31% des défenseur·es de l'environnement assassiné·es en 2024 sont issus de peuples autochtones. Ils ne représentent pourtant que 5% de la population mondiale. (Global Witness)
Leur répression, particulièrement aigüe dans les Amériques, s’explique aussi en raison de l’histoire coloniale, du racisme et des inégalités qui persistent dans la région. Au Canada, Freda Huson témoigne de ces violences aux relents racistes qui frappent particulièrement les femmes des communautés autochtones. Freda est une cheffe de clan Wet'suwet'en, un peuple autochtone qui se bat contre la construction d’un immense pipeline de 670km qui traversent et détruit ses terres. Les femmes de sa communauté sont en première ligne des violences commises par les forces de sécurité qui protègent le gazoduc « Coastal Gaslink » mais aussi par les forces de l’ordre canadiennes.

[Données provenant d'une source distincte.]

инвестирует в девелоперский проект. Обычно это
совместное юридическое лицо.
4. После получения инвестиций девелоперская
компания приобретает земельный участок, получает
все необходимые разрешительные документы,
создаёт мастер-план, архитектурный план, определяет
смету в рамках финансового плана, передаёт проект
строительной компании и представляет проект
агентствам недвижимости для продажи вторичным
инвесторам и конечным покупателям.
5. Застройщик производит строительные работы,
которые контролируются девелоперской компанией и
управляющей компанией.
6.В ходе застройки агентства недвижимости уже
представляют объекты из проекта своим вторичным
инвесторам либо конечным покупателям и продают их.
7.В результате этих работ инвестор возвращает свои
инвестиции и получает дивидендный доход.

Derrière la répression, les intérêts des entreprises et des Etats
Si les défenseur·es de l’environnement sont réprimé·es dans le monde, c’est parce qu’ils et elles se battent pour défendre la nature face à des intérêts économiques et politiques. Des industriels cherchent à accaparer les terres et les ressources naturelles et ils sont souvent soutenus par les autorités.

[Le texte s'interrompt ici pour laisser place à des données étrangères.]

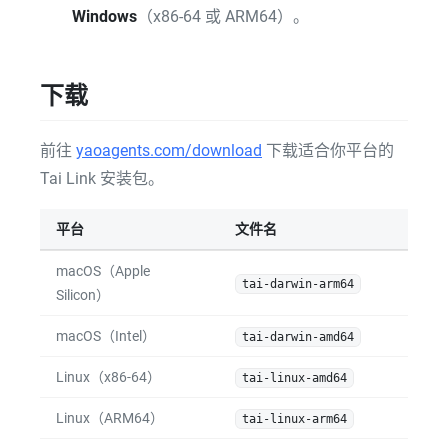
Windows
（x86-64 或 ARM64）。
下载
前往
yaoagents.com/download
下载适合你平台的
Tai Link 安装包。
平台
文件名
macOS（Apple
tai-darwin-arm64
Silicon）
macOS（Intel）
tai-darwin-amd64
Linux（x86-64）
tai-linux-amd64
Linux（ARM64）
tai-linux-arm64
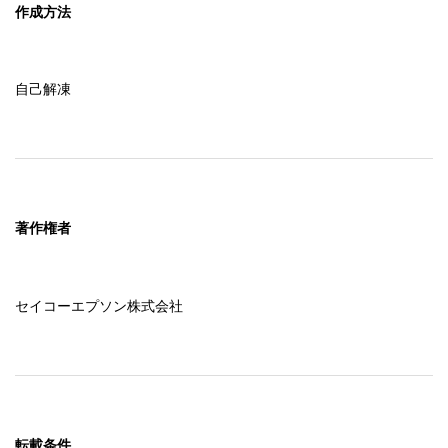
作成方法
自己解凍
著作権者
セイコーエプソン株式会社
転載条件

D’après Global Witness, la majorité des meurtres des défenseur·es de l’environnement sont en lien avec les industries extractives.
Les industries extractives ont un lien avec 338 meurtres de défenseur·es de l’environnement entre 2012 et 2024 :

Nombre de défenseur·es de l’environnement assassiné·es entre 2012 et 2024 en lien avec des activités économiques. Ces trois industries sont les plus meurtrières selon les données de Global Witness.
Au Cambodge, des jeunes militant·es de Mother Nature Cambodia ont été condamné·es à des peines de six à huit ans de prison en 2024 pour s’être dressé·es contre des projets industriels dévastateurs pour la nature. Ce groupe avait réussi à convaincre les autorités cambodgiennes à renoncer à leur projet de construction d’un grand barrage hydroélectrique dans la vallée d’Areng en 2015 et à interdire l’exportation du sable côtier en 2016. Malgré ces victoires, les militant·es ont subi des campagnes d’harcèlement et six d'entre eux ont été déclaré·es coupables de complot et d’“outrage envers le roi”.
Face à l’impunité qui règne, la répression continue à déferler à l’encontre des défenseur·es de l’environnement. C’est pourquoi à Amnesty International, nous nous battons pour leur rendre justice et pour protéger leurs droits. Protéger les droits des défenseur·es de l’environnement c’est aussi se battre pour l’ensemble de nos droits et nos libertés.